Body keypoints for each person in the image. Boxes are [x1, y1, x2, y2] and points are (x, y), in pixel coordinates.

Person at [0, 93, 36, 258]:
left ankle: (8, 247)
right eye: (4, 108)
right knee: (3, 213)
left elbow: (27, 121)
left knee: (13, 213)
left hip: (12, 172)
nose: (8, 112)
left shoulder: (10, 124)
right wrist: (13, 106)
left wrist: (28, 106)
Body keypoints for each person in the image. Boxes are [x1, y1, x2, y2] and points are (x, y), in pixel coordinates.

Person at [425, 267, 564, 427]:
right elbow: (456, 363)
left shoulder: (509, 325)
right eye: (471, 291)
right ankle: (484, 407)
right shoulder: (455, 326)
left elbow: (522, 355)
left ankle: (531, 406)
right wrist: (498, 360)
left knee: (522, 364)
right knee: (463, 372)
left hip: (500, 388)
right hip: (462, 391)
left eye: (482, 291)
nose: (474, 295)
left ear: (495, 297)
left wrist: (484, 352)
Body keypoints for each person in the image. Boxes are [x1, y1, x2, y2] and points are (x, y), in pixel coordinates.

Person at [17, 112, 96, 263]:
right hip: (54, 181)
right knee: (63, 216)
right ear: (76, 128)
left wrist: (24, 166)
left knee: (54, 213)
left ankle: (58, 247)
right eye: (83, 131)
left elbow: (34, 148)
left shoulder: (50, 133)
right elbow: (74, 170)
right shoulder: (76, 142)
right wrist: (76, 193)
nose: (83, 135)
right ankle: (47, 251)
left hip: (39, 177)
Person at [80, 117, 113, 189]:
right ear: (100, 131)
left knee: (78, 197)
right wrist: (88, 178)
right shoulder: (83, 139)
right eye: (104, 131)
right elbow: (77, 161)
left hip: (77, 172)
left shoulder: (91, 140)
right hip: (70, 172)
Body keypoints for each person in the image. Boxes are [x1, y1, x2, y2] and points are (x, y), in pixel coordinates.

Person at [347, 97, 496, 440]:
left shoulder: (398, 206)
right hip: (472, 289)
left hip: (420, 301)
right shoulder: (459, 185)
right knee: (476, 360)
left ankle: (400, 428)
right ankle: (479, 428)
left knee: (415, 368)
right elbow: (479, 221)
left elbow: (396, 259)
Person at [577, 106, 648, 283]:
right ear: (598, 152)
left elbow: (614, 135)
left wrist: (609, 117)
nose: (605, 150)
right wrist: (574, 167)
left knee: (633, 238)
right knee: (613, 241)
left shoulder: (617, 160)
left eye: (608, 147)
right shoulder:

-- -- --

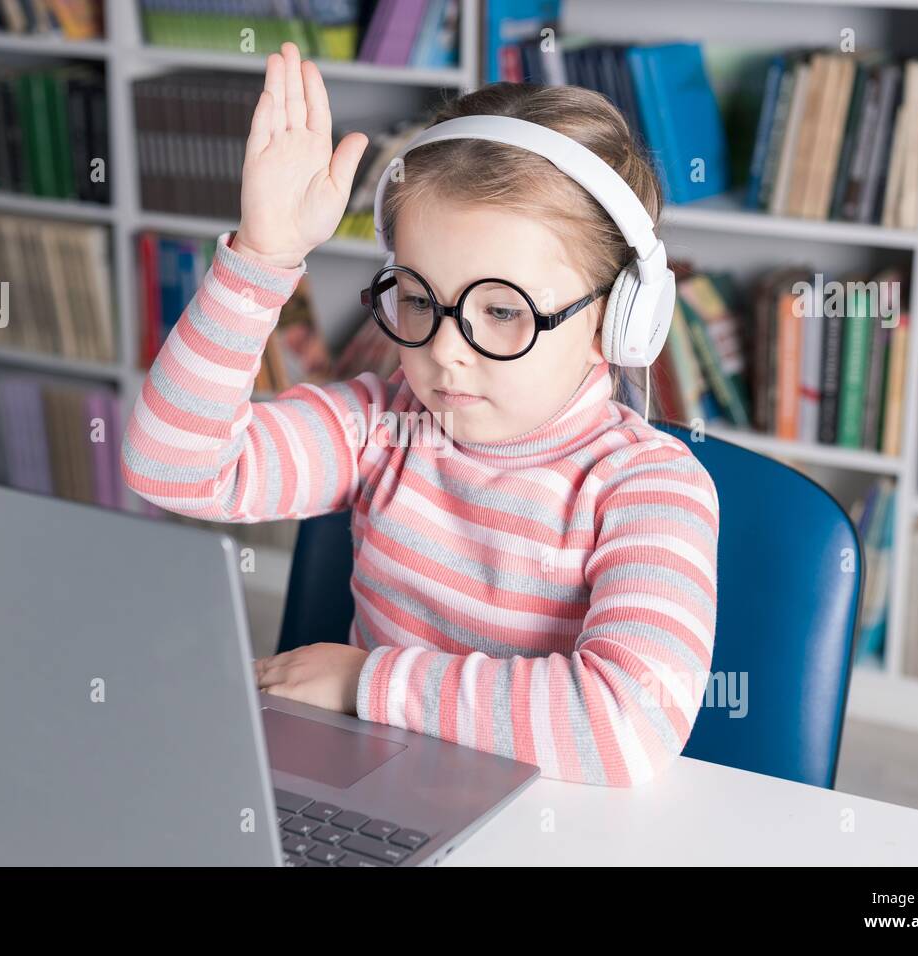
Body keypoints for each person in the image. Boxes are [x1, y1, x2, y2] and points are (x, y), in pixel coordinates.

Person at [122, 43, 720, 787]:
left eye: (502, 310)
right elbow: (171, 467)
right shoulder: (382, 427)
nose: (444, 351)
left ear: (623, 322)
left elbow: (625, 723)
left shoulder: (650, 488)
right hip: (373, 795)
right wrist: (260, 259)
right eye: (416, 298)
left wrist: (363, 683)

-- -- --

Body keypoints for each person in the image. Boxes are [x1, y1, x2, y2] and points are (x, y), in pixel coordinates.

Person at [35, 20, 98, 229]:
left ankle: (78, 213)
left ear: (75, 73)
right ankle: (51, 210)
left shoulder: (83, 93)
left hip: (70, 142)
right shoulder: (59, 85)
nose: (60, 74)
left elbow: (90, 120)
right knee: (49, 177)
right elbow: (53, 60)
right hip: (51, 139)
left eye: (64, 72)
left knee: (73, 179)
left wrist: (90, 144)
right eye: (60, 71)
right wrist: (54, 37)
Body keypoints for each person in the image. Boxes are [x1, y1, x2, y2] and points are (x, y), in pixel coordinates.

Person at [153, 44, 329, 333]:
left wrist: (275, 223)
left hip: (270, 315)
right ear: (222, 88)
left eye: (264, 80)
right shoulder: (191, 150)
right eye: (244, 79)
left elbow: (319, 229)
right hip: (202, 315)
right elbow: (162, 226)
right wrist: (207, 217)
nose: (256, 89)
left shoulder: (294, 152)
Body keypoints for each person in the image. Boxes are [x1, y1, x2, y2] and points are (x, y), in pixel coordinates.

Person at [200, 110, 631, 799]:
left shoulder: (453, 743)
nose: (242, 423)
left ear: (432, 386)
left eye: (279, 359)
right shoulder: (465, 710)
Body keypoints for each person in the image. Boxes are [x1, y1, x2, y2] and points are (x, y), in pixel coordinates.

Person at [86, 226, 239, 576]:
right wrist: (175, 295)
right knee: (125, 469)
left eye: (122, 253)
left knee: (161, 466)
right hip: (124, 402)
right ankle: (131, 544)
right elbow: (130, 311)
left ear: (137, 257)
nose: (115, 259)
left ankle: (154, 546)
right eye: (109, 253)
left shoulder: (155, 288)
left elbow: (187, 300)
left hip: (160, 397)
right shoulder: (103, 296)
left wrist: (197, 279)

-- -- --

_Task prompt_. From the listing above, return every line that contains the word "ankle".

_Answer section_.
left ankle: (8, 247)
right ankle: (484, 407)
left ankle: (531, 406)
left ankle: (58, 247)
right ankle: (47, 251)
left ankle: (400, 428)
right ankle: (479, 428)
left ankle: (78, 213)
right ankle: (51, 210)
right ankle: (131, 544)
left ankle: (154, 546)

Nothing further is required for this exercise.